Written exercise: Copy every line of the material below word for word, leaving out the pictures.

Material supplied:
** Start **

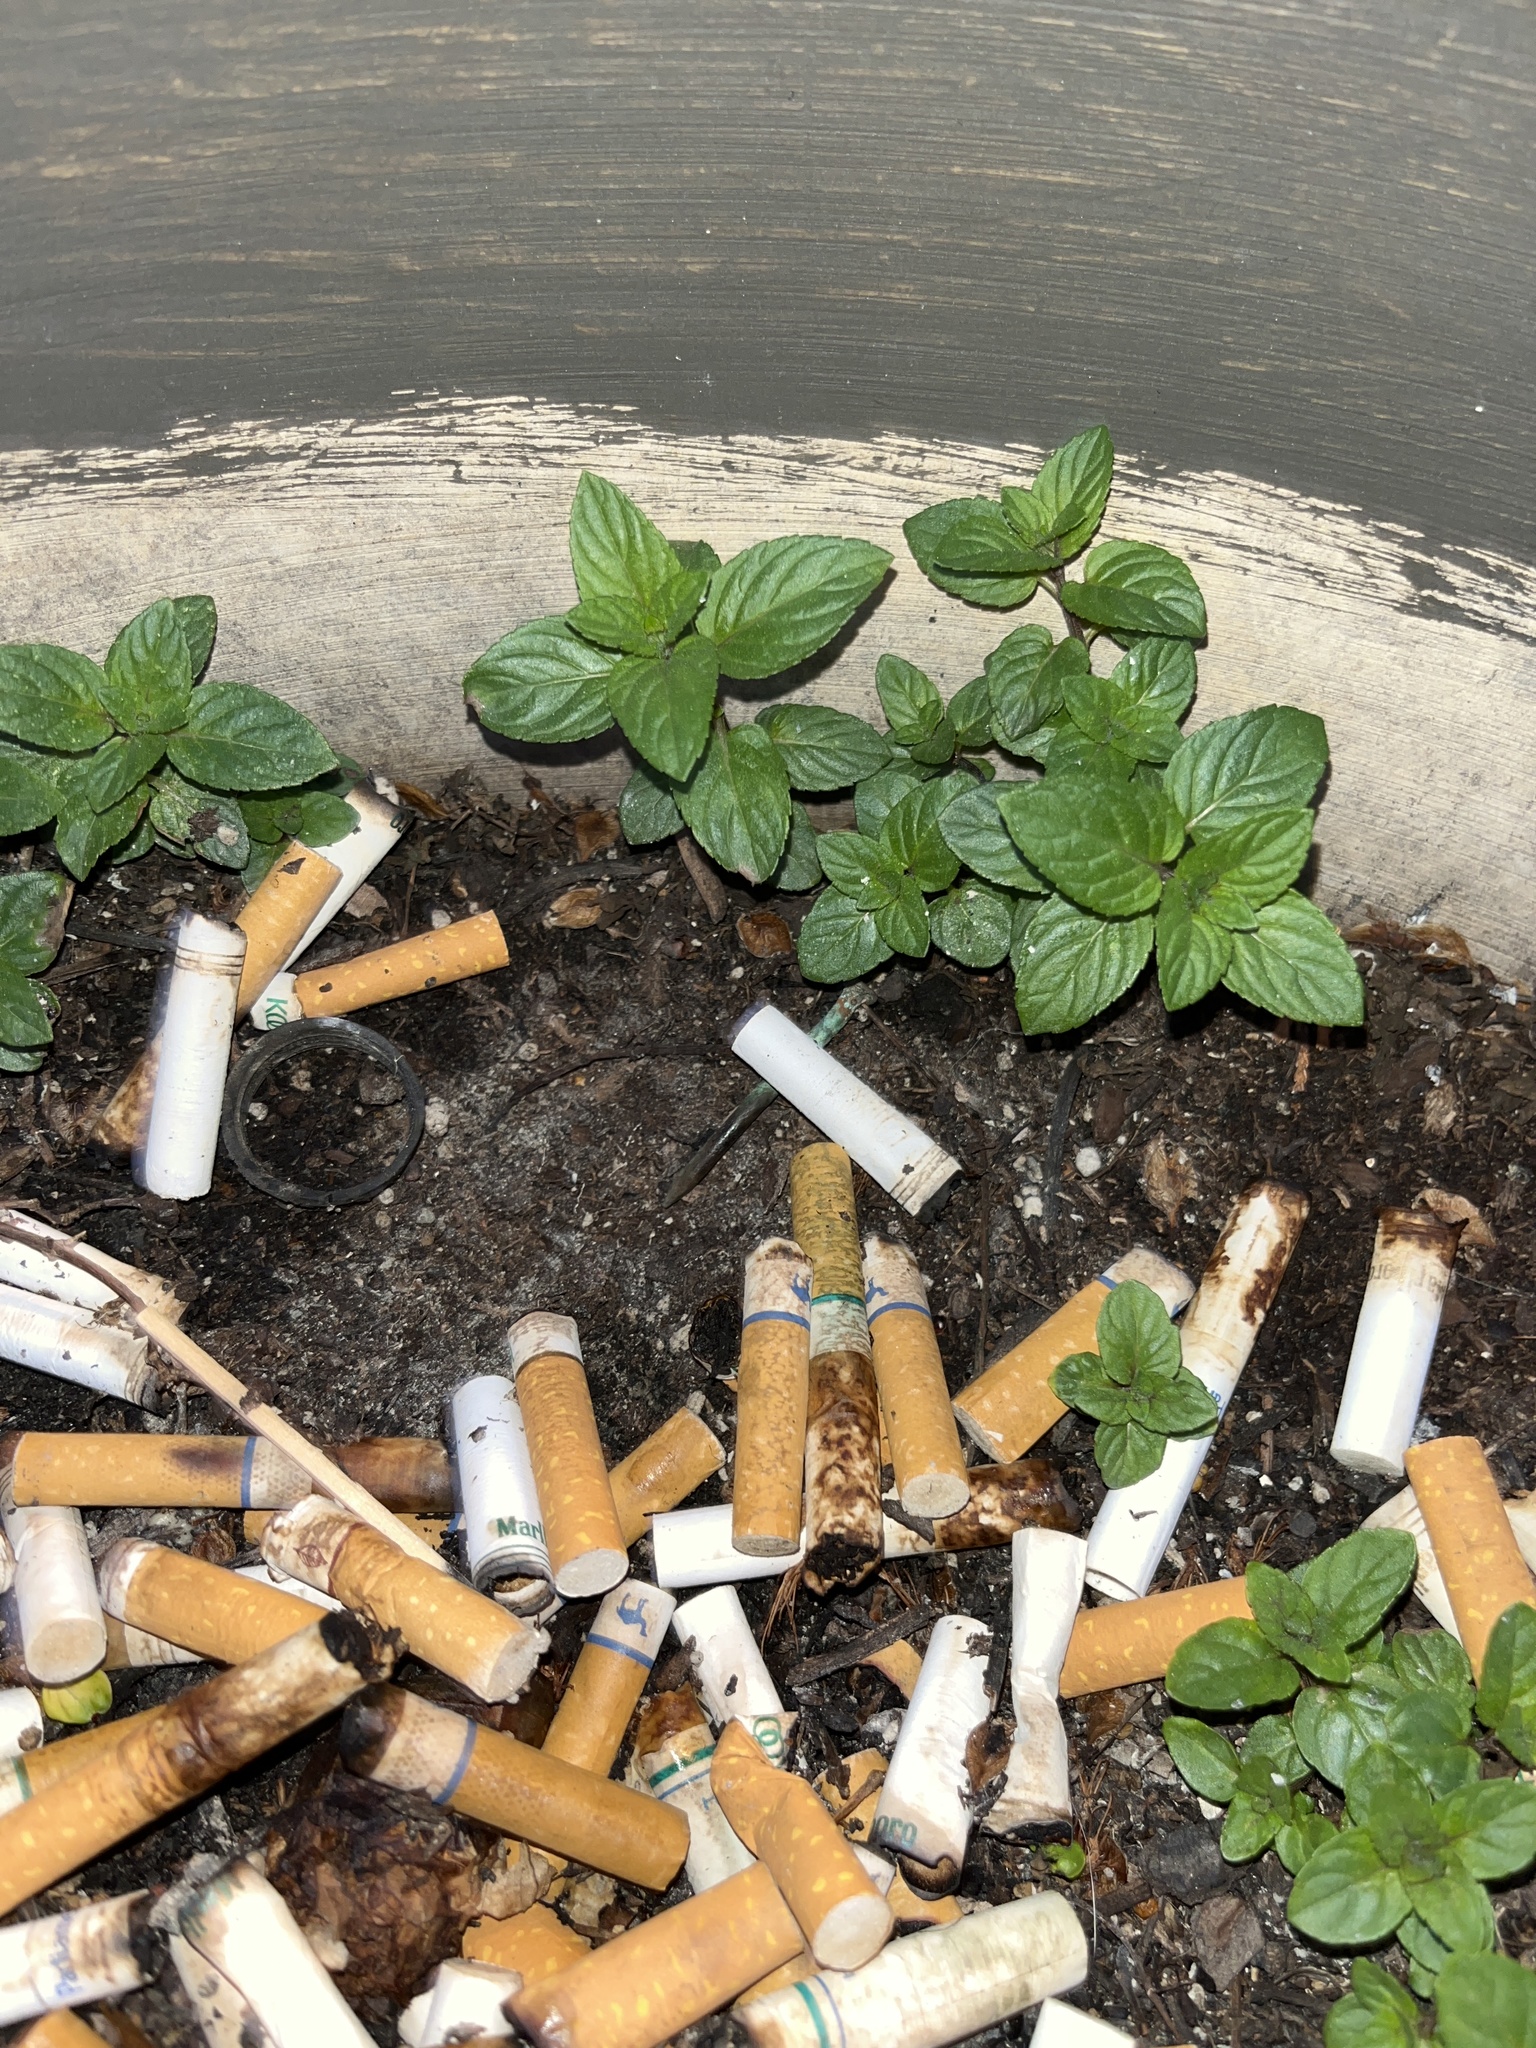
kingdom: Plantae
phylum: Tracheophyta
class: Magnoliopsida
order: Lamiales
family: Lamiaceae
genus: Mentha
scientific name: Mentha spicata
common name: Spearmint
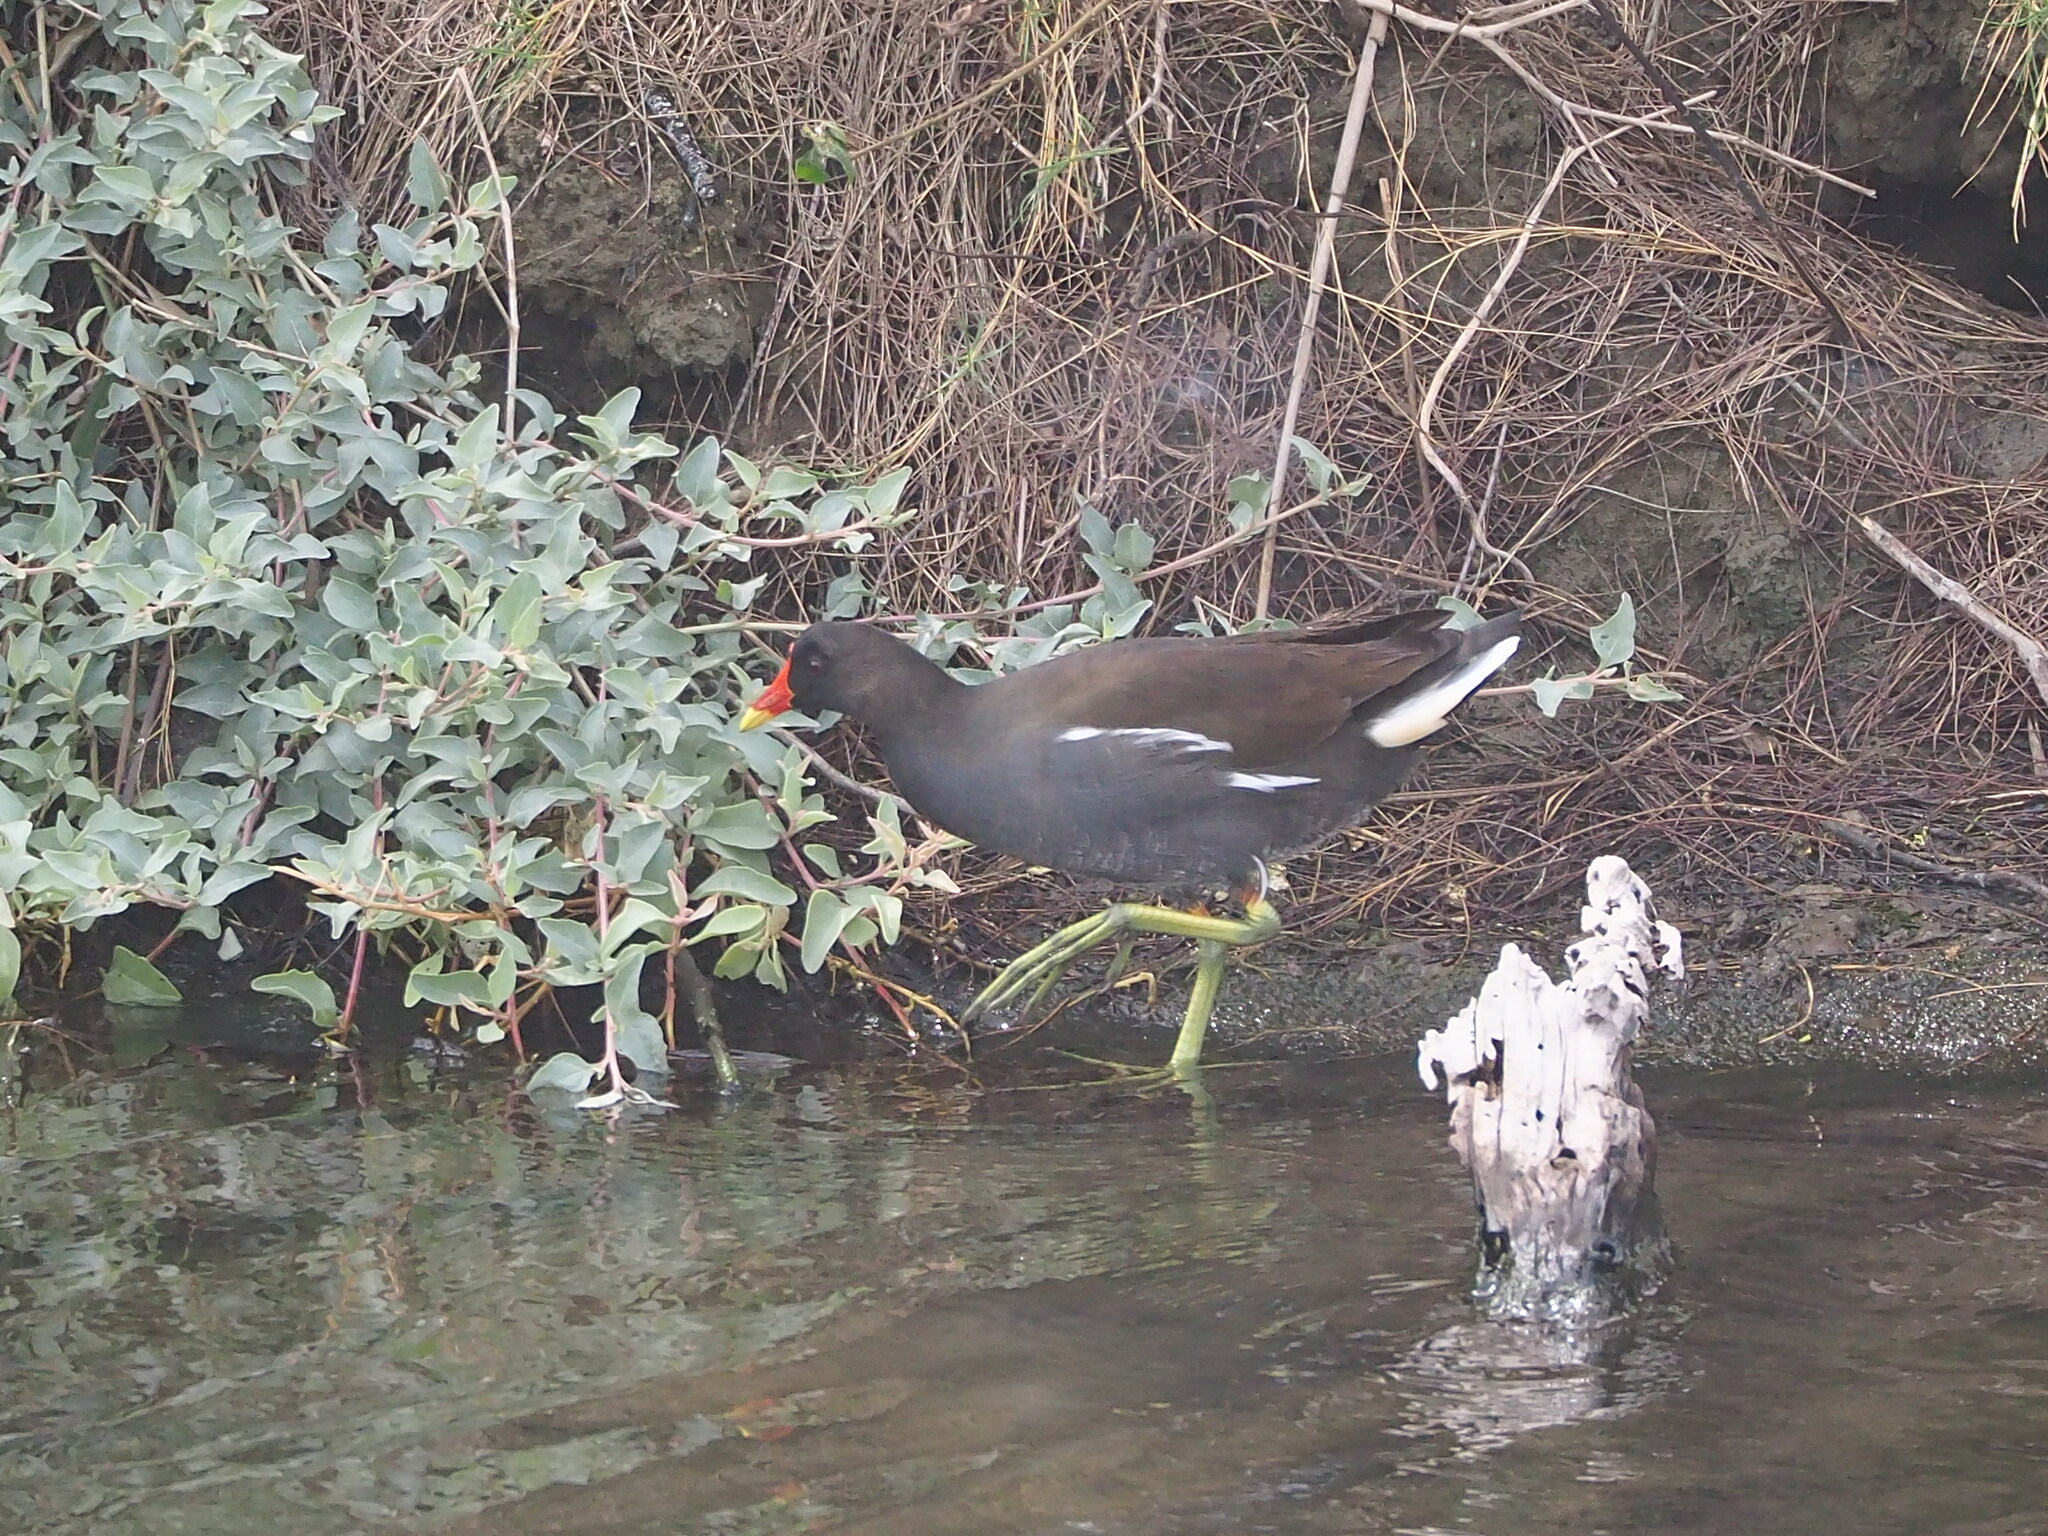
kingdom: Animalia
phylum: Chordata
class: Aves
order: Gruiformes
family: Rallidae
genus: Gallinula
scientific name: Gallinula chloropus
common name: Common moorhen
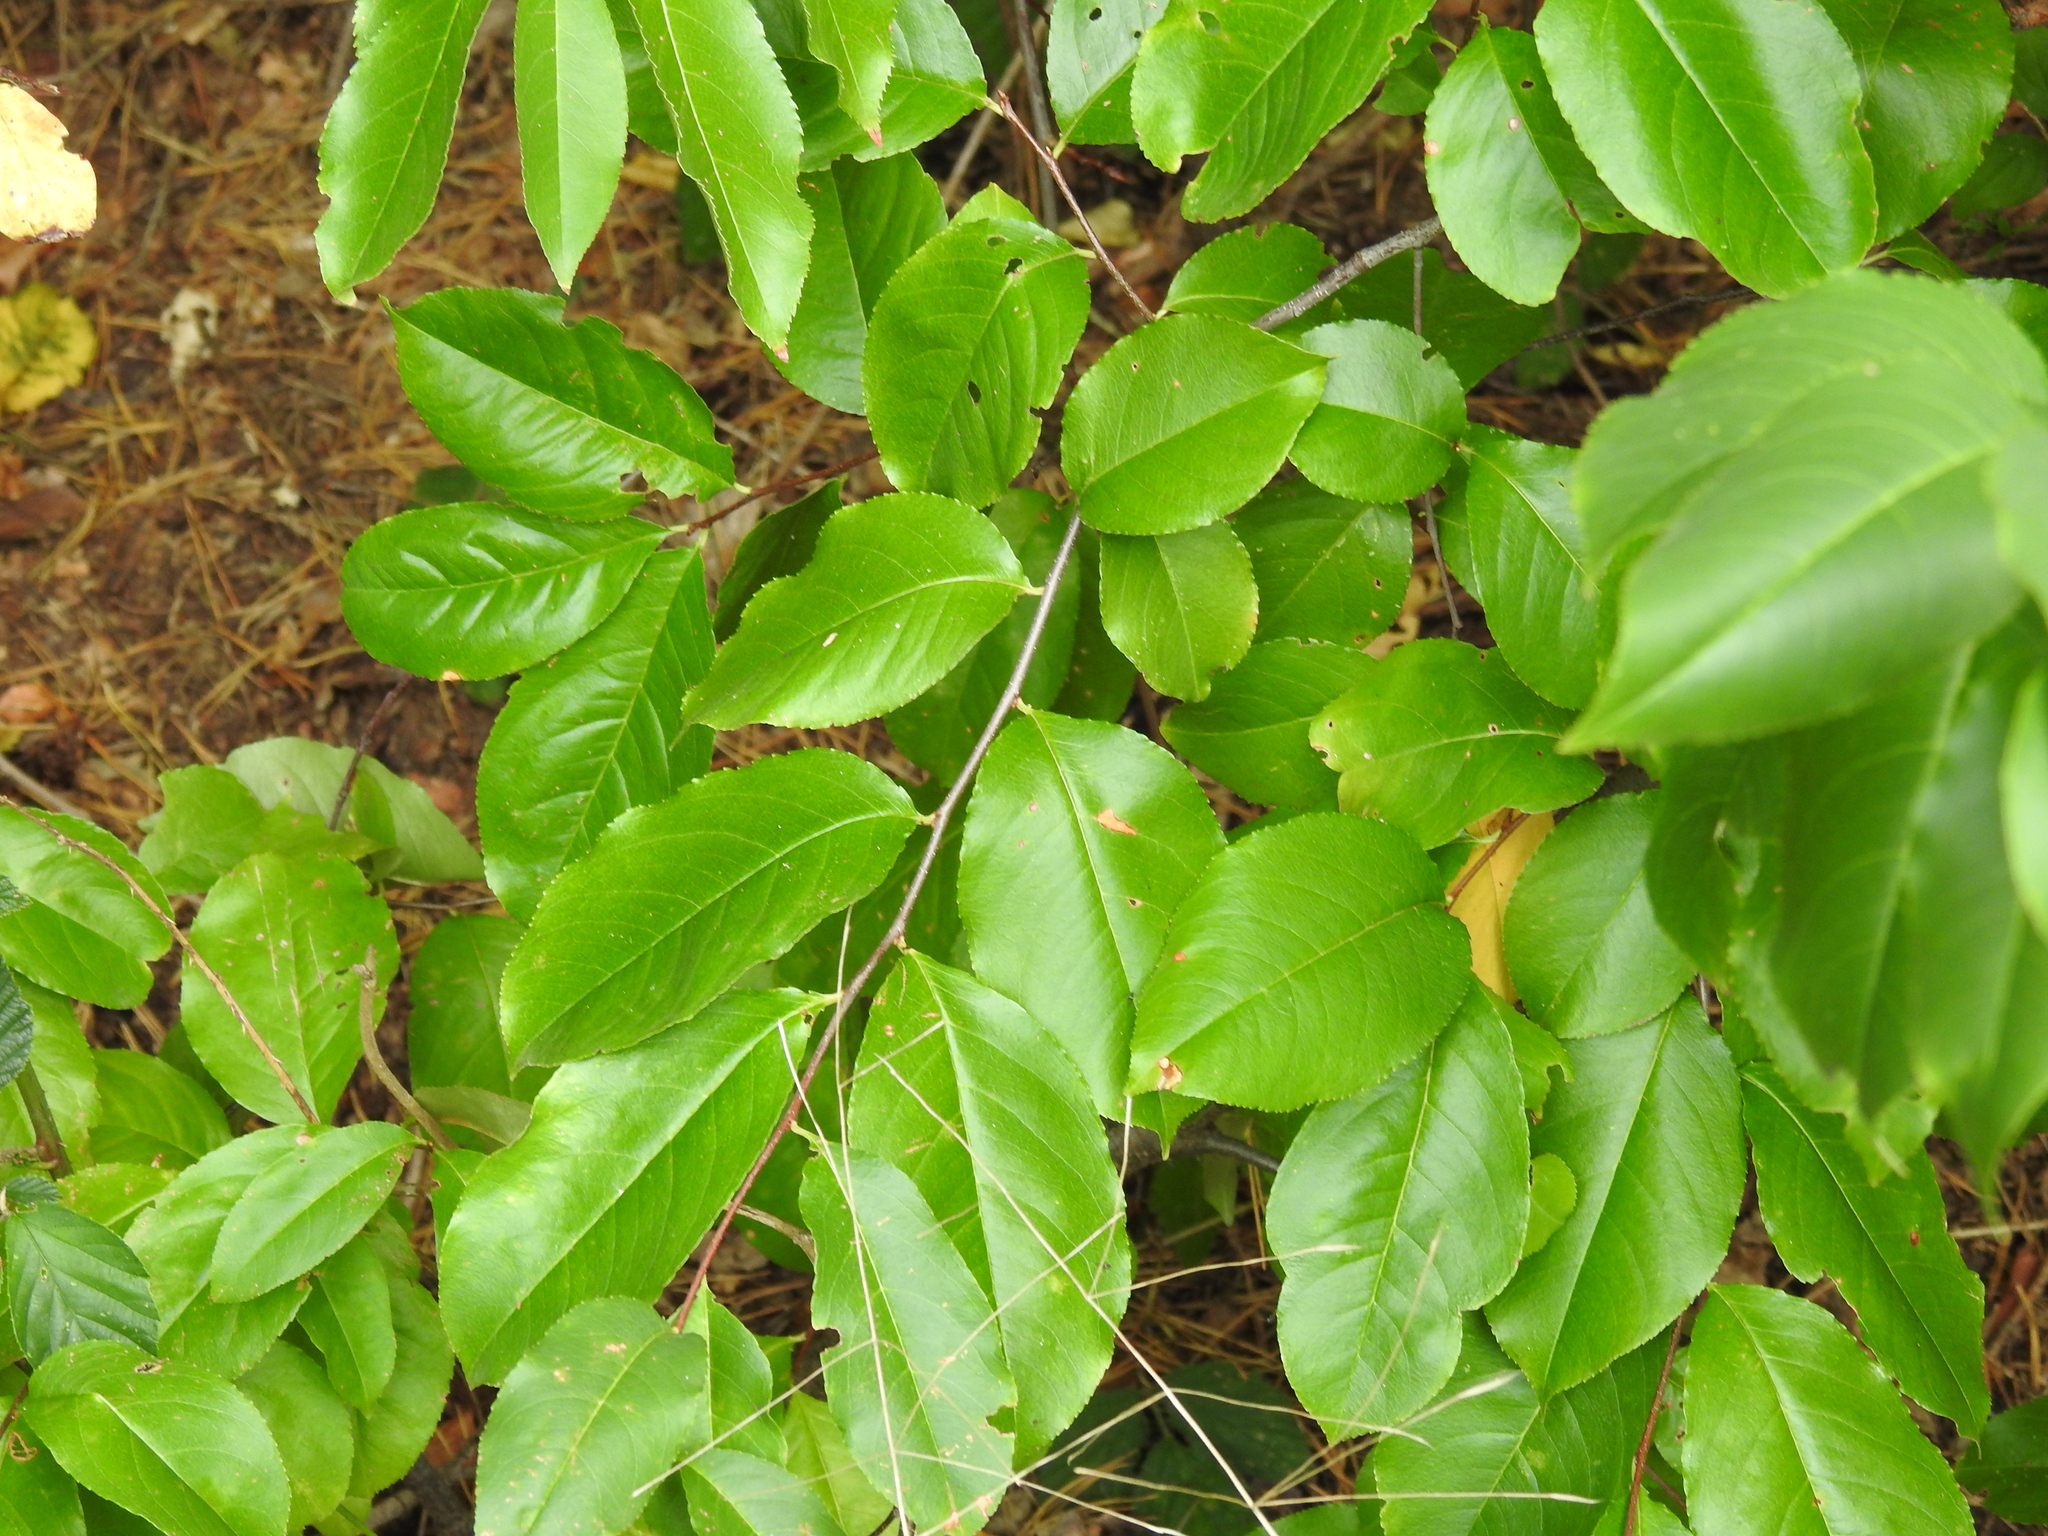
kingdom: Plantae
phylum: Tracheophyta
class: Magnoliopsida
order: Rosales
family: Rosaceae
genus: Prunus
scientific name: Prunus serotina
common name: Black cherry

** End **

Response to the task:
kingdom: Plantae
phylum: Tracheophyta
class: Magnoliopsida
order: Lamiales
family: Lamiaceae
genus: Mentha
scientific name: Mentha spicata
common name: Spearmint
kingdom: Animalia
phylum: Chordata
class: Aves
order: Gruiformes
family: Rallidae
genus: Gallinula
scientific name: Gallinula chloropus
common name: Common moorhen
kingdom: Plantae
phylum: Tracheophyta
class: Magnoliopsida
order: Rosales
family: Rosaceae
genus: Prunus
scientific name: Prunus serotina
common name: Black cherry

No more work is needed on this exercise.